To identify factors associated with the reporting of cold sensitivity, by comparing cases to controls with regard to anthropometry, previous illnesses and injuries, as well as external exposures such as hand–arm vibration (HAV) and ambient cold.
Through a questionnaire responded to by the general population, ages 18–70, living in Northern Sweden (N = 12,627), cold sensitivity cases (N = 502) and matched controls (N = 1004) were identified, and asked to respond to a second questionnaire focusing on different aspects of cold sensitivity as well as individual and external exposure factors suggested to be related to the condition. Conditional logistic regression analyses were performed to determine statistical significance.

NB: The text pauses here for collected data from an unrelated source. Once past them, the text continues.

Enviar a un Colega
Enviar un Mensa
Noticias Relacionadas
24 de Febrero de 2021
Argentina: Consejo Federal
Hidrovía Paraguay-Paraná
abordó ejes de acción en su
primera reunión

In total, 997 out of 1506 study subjects answered the second questionnaire, yielding a response rate of 81.7%. In the multiple conditional logistic regression model, identified associated factors among cold sensitive cases were: frostbite affecting the hands (OR 10.3, 95% CI 5.5–19.3); rheumatic disease (OR 3.1, 95% CI 1.7–5.7); upper extremity nerve injury (OR 2.0, 95% CI 1.3–3.0); migraines (OR 2.4, 95% CI 1.3–4.3); and vascular disease (OR 1.9, 95% CI 1.2–2.9). A body mass index ≥ 25 was inversely related to reporting of cold sensitivity (0.4, 95% CI 0.3–0.6).
Cold sensitivity was associated with both individual and external exposure factors. Being overweight was associated with a lower occurrence of cold sensitivity; and among the acquired conditions, both cold injuries, rheumatic diseases, nerve injuries, migraines and vascular diseases were associated with the reporting of cold sensitivity.